* **TASK STATEMENT**:
Your output should be the records below, word for word and picture-free.

Excerpts from a dataset:
........

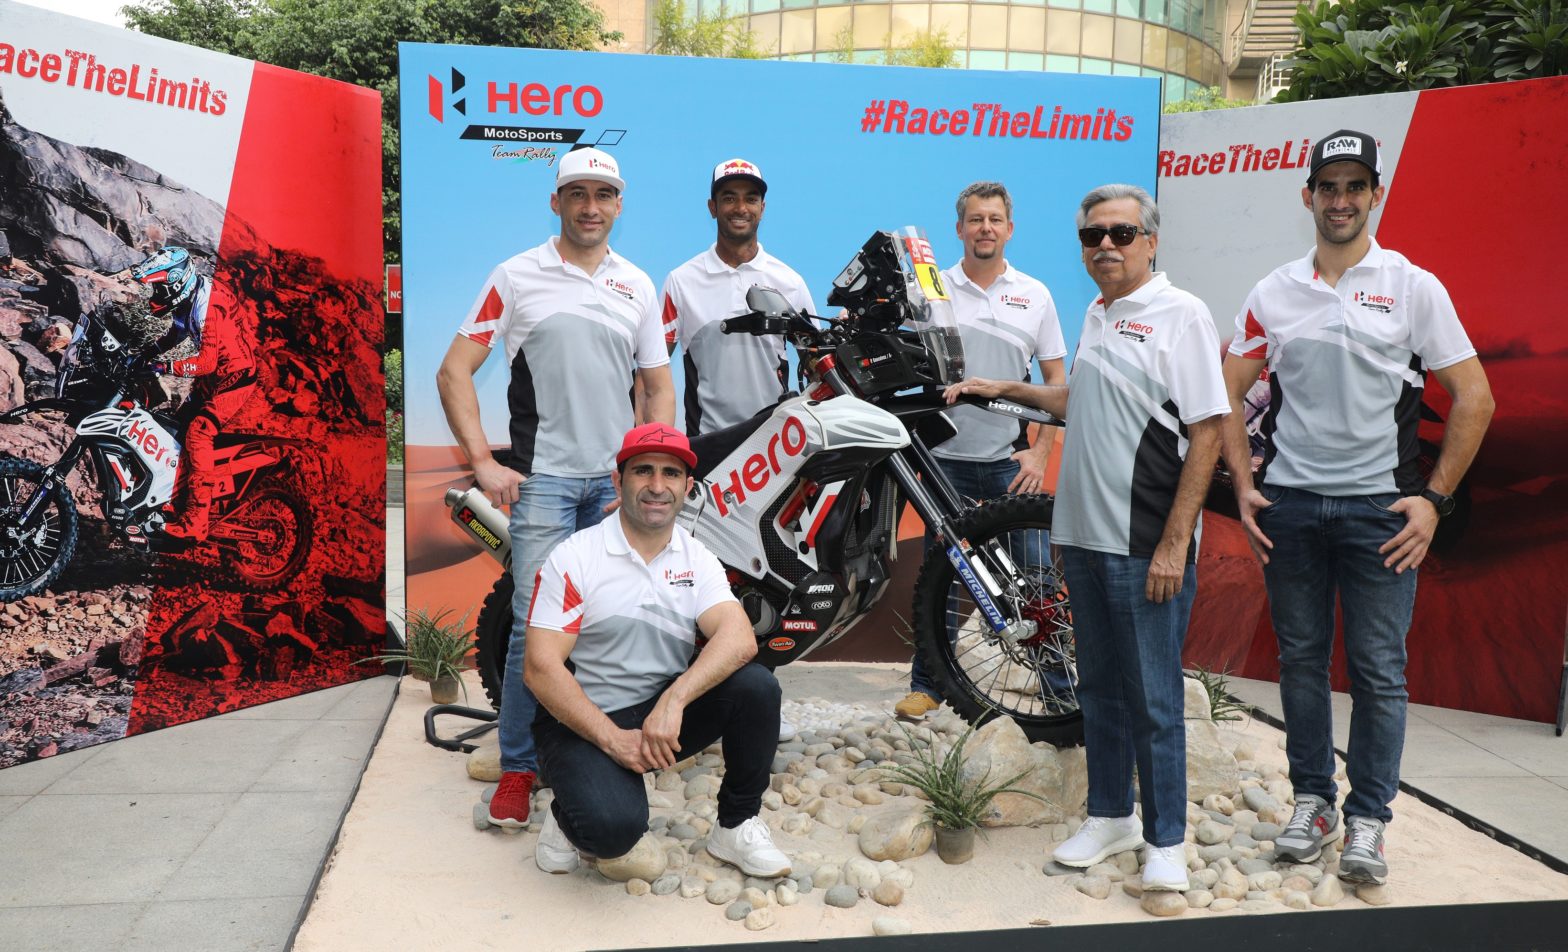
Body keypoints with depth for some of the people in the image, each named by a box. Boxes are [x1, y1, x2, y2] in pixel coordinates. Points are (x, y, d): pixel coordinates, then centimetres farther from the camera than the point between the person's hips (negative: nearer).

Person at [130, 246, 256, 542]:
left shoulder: (208, 308, -25)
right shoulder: (187, 299, 6)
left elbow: (206, 362, -28)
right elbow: (176, 334, 25)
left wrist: (165, 368, -25)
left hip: (233, 378, -11)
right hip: (212, 377, 11)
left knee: (197, 435, -20)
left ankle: (195, 523, -21)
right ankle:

........

* **SOLUTION FOR THIS EXERCISE**:
Body keypoints with depth for some of the people in the image, each named by a box. Boxes are [x1, y1, x2, y2] in pixel coordinates. Points are (x, y, d): pixel coordinates, then centimetres farther from the camera than the point between the person's hips (negative: nearer).

Person at [130, 246, 256, 542]:
left shoulder: (208, 308, -25)
right shoulder: (187, 299, 6)
left elbow: (206, 362, -28)
right elbow: (176, 334, 25)
left wrist: (165, 368, -25)
left hip: (233, 378, -11)
right hip: (212, 377, 11)
left knee: (197, 435, -20)
left ankle: (195, 523, -21)
right ankle:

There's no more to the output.